EXERCISE OBJECTIVE: Scan the entries below for the word "nach". Copy out every line in which it occurs.

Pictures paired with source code
•••••

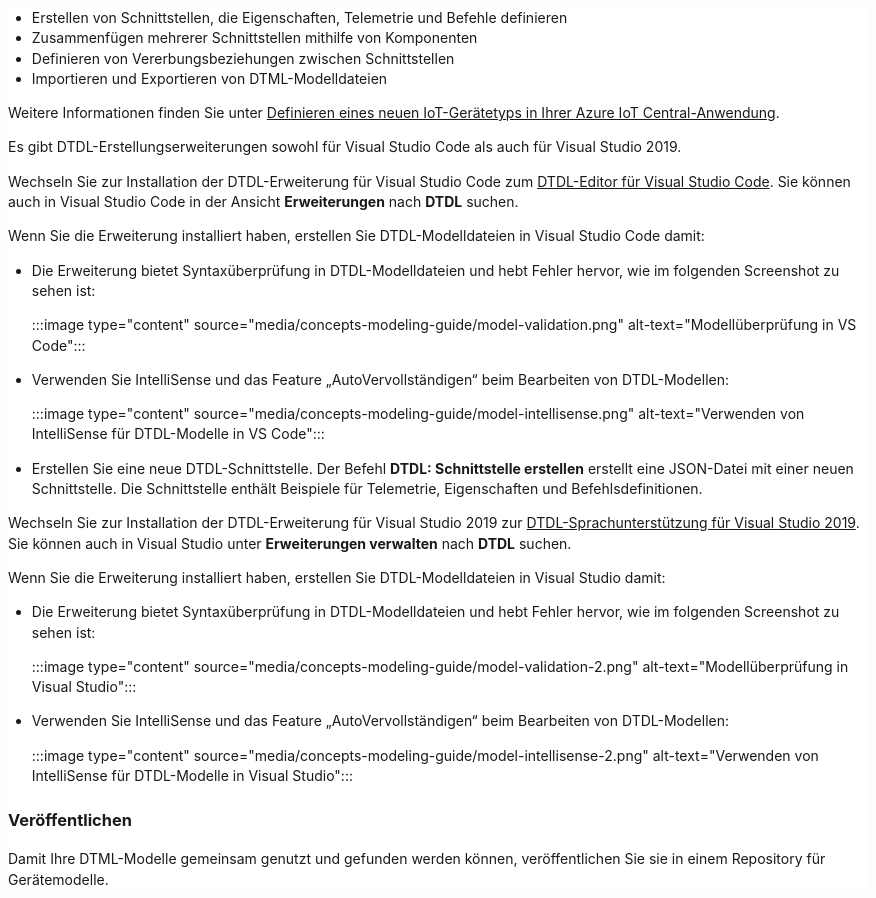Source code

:- Erstellen von Schnittstellen, die Eigenschaften, Telemetrie und Befehle definieren
- Zusammenfügen mehrerer Schnittstellen mithilfe von Komponenten
- Definieren von Vererbungsbeziehungen zwischen Schnittstellen
- Importieren und Exportieren von DTML-Modelldateien

Weitere Informationen finden Sie unter [Definieren eines neuen IoT-Gerätetyps in Ihrer Azure IoT Central-Anwendung](../iot-central/core/howto-set-up-template.md).

Es gibt DTDL-Erstellungserweiterungen sowohl für Visual Studio Code als auch für Visual Studio 2019.

Wechseln Sie zur Installation der DTDL-Erweiterung für Visual Studio Code zum [DTDL-Editor für Visual Studio Code](https://marketplace.visualstudio.com/items?itemName=vsciot-vscode.vscode-dtdl). Sie können auch in Visual Studio Code in der Ansicht **Erweiterungen** nach **DTDL** suchen.

Wenn Sie die Erweiterung installiert haben, erstellen Sie DTDL-Modelldateien in Visual Studio Code damit:

- Die Erweiterung bietet Syntaxüberprüfung in DTDL-Modelldateien und hebt Fehler hervor, wie im folgenden Screenshot zu sehen ist:

    :::image type="content" source="media/concepts-modeling-guide/model-validation.png" alt-text="Modellüberprüfung in VS Code":::

- Verwenden Sie IntelliSense und das Feature „AutoVervollständigen“ beim Bearbeiten von DTDL-Modellen:

    :::image type="content" source="media/concepts-modeling-guide/model-intellisense.png" alt-text="Verwenden von IntelliSense für DTDL-Modelle in VS Code":::

- Erstellen Sie eine neue DTDL-Schnittstelle. Der Befehl **DTDL: Schnittstelle erstellen** erstellt eine JSON-Datei mit einer neuen Schnittstelle. Die Schnittstelle enthält Beispiele für Telemetrie, Eigenschaften und Befehlsdefinitionen.

Wechseln Sie zur Installation der DTDL-Erweiterung für Visual Studio 2019 zur [DTDL-Sprachunterstützung für Visual Studio 2019](https://marketplace.visualstudio.com/items?itemName=vsc-iot.vs16dtdllanguagesupport). Sie können auch in Visual Studio unter **Erweiterungen verwalten** nach **DTDL** suchen.

Wenn Sie die Erweiterung installiert haben, erstellen Sie DTDL-Modelldateien in Visual Studio damit:

- Die Erweiterung bietet Syntaxüberprüfung in DTDL-Modelldateien und hebt Fehler hervor, wie im folgenden Screenshot zu sehen ist:

    :::image type="content" source="media/concepts-modeling-guide/model-validation-2.png" alt-text="Modellüberprüfung in Visual Studio":::

- Verwenden Sie IntelliSense und das Feature „AutoVervollständigen“ beim Bearbeiten von DTDL-Modellen:

    :::image type="content" source="media/concepts-modeling-guide/model-intellisense-2.png" alt-text="Verwenden von IntelliSense für DTDL-Modelle in Visual Studio":::

### <a name="publish"></a>Veröffentlichen

Damit Ihre DTML-Modelle gemeinsam genutzt und gefunden werden können, veröffentlichen Sie sie in einem Repository für Gerätemodelle.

•••••

WORKED SOLUTION:
Wechseln Sie zur Installation der DTDL-Erweiterung für Visual Studio Code zum [DTDL-Editor für Visual Studio Code](https://marketplace.visualstudio.com/items?itemName=vsciot-vscode.vscode-dtdl). Sie können auch in Visual Studio Code in der Ansicht **Erweiterungen** nach **DTDL** suchen.
Wechseln Sie zur Installation der DTDL-Erweiterung für Visual Studio 2019 zur [DTDL-Sprachunterstützung für Visual Studio 2019](https://marketplace.visualstudio.com/items?itemName=vsc-iot.vs16dtdllanguagesupport). Sie können auch in Visual Studio unter **Erweiterungen verwalten** nach **DTDL** suchen.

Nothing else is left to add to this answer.